Вопрос прозвучал с самой дальней скамьи аудитории, гулко отдавшись от высоких каменных сводов. Курт обвел собравшихся взглядом, повстречавшись глазами с одним из курсантов, и кивнул ему, позволив себе мимолетную усмешку:
— Порою и начальству. По ситуации.
— У Майнца сказано, — подал голос курсант с первого ряда, — что нелишним будет показать допрашиваемому, что я допускаю некую вероятность его невиновности, каковы бы ни были доказательства обратного. De facto ведь это сомнения в собственной правоте, высказанные гласно, разве нет?
— Ну, для начала, Альберт Майнц — святой, но не пророк, — возразил Курт. — А «Психология пытки» не Священное Писание. Несомненно, это труд грандиозный во всех смыслах, однако и Писание надлежит толковать, и к Майнцу также есть «Supplementum»[5], в которые, как легко догадаться, не вошло то, что он попросту не успел написать. Кроме того, Господь наделил вас разумом, использовать который на вашей будущей службе будет весьма кстати. Вы должны будете научиться решать, в зависимости от сложившихся обстоятельств, что будет вернее, что должно или не стоит проявлять открыто — благосклонность, безучастие, доброжелательство, равнодушие или сострадание…
— …справедливость и милосердие, — докончил кто-то с неуверенным смешком; Курт кивнул:
— Бесспорно. Однако помните: поступиться можно всем из вышеперечисленного. Всем. Кроме справедливости. Pereat mundus et fiat justitia[6]; невзирая на некоторый extremum, звучащий в этих словах, они все же верны. Спустя три года кто-то из вас (а возможно, и все) получит Знак и Печать следователя. Так будьте готовы к этому — к тому, что ради справедливости придется, быть может, перешагнуть через многое. И через многих. Через других или через себя.

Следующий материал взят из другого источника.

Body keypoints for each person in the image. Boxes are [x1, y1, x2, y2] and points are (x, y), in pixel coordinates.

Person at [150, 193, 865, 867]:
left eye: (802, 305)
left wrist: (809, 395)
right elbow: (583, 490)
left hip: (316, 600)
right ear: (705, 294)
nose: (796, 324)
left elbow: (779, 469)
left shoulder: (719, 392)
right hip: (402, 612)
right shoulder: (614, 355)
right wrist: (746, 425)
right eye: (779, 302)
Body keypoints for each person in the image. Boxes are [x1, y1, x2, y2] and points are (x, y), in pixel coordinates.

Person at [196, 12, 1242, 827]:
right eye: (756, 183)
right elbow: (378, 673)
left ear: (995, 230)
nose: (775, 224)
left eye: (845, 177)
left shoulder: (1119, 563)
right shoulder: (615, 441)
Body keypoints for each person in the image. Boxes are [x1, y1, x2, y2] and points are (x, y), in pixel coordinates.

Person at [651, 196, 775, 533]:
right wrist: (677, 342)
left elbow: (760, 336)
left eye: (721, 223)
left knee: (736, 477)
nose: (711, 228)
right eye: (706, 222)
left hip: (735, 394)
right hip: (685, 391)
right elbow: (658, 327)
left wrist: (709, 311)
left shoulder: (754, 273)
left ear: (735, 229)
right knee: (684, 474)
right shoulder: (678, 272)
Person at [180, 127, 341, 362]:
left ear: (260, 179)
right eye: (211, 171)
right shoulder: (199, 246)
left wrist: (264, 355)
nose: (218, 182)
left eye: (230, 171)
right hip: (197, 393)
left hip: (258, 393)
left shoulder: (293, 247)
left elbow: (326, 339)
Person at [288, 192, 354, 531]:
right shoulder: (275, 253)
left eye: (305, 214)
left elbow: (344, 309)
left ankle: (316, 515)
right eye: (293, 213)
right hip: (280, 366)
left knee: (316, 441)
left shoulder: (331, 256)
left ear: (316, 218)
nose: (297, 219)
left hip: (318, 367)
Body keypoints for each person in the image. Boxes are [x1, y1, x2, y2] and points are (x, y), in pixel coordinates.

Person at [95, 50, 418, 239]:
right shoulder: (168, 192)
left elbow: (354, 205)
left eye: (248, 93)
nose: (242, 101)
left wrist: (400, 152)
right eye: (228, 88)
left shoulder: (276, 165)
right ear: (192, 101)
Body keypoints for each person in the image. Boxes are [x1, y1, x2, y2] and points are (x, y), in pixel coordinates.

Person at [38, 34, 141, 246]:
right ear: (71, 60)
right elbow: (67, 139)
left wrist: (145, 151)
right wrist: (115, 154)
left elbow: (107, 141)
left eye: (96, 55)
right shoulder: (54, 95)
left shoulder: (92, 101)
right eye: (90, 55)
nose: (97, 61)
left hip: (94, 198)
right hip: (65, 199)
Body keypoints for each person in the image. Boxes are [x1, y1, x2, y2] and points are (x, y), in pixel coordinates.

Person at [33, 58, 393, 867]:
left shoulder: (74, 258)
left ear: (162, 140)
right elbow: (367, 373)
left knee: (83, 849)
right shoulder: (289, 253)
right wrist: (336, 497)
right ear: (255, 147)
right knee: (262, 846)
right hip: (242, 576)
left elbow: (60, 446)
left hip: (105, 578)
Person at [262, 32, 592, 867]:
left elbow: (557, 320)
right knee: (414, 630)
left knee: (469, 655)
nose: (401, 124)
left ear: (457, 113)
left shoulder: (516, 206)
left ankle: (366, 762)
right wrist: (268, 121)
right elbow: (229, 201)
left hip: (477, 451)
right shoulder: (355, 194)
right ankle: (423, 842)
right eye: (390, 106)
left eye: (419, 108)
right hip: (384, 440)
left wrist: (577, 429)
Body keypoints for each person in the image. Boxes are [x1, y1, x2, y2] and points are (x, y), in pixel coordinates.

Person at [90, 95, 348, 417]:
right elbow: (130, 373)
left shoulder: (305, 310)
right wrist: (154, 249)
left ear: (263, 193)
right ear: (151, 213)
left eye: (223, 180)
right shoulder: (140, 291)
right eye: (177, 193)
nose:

В аудитории повисла внезапная тишина, и Курт обведя взглядом серьезные лица напротив, вздохнул:
— Я знаю, что вы это понимаете, но все равно скажу, сделаю некоторое отступление в моей лекции. То, что сейчас говорю вам я, это техника. Только лишь. Никогда не забывайте об этом. Не допустите того, чтобы в вашей душе смешались ваши действия и ваше стремление. Все эти уловки призваны отыскать правду, восстановить справедливость, и это, само собою, наиважнейшее. Да, misericordia sine justitia misericordia non est, sed fatuitas[7]. Но не забывайте и другое: justitia sine misericordia justitia non est, sed crudelitas[8]. А это — не наша цель. Помните о том, что высшая справедливость, ваша идеальная цель — это не только лишь спасение пострадавшего или воздаяние преступнику, не только предотвращение злоумышленного деяния. Вы должны будете изменить того человека, что будет сидеть перед вами, отвечая на ваши вопросы. Да, это почти невозможно. Но вы должны пытаться. Конечное решение примет он сам, он сам сделает свой выбор, ибо каждый из нас наделен тем, что способно как спасти нас, так и погубить: свободной волей. Помните это? «Sola ergo voluntas, quoniam pro sui ingenita libertate, aut dissentire sibi, aut praeter se in aliquo consentire, nulla vi, nulla cogitur necessitate; non immerito justam vel injustam, beatitudine seu miseria dignam ac capacem creaturam constituit; prout scilicet justitiae, injustitiaeve consenserit»[9]. Эти слова святого Бернара вы слышали здесь не раз и наверняка уже выучили наизусть. Да, все так. Решение — за ним. Говорю это вам для того, чтобы предостеречь вас от самоистязания, если, невзирая на все ваши старания, выбор он все-таки сделает неправильный. Но это не означает — запомните это! — что вы не должны пытаться, что вы можете оправдывать себя самих тем, что попавший в ваши руки человек сам выбрал свой путь, а потому недостоин сострадания и ваших усилий. Помните: самый страшный преступник, самый отъявленный душегуб в один какой-то миг, в переломный миг, может перемениться навсегда. История знает множество подобных примеров, а вам должно умножить их. И это — невозможно без милосердия. Следует ли проявлять его зримо или нет, решать вам, вам придется определять, что именно поможет вам в достижении вашей цели, sicut enim aliquando misericordia puniens, ita est crudelitas parcens[10], но позабыть о нем вовсе вы просто не имеете права.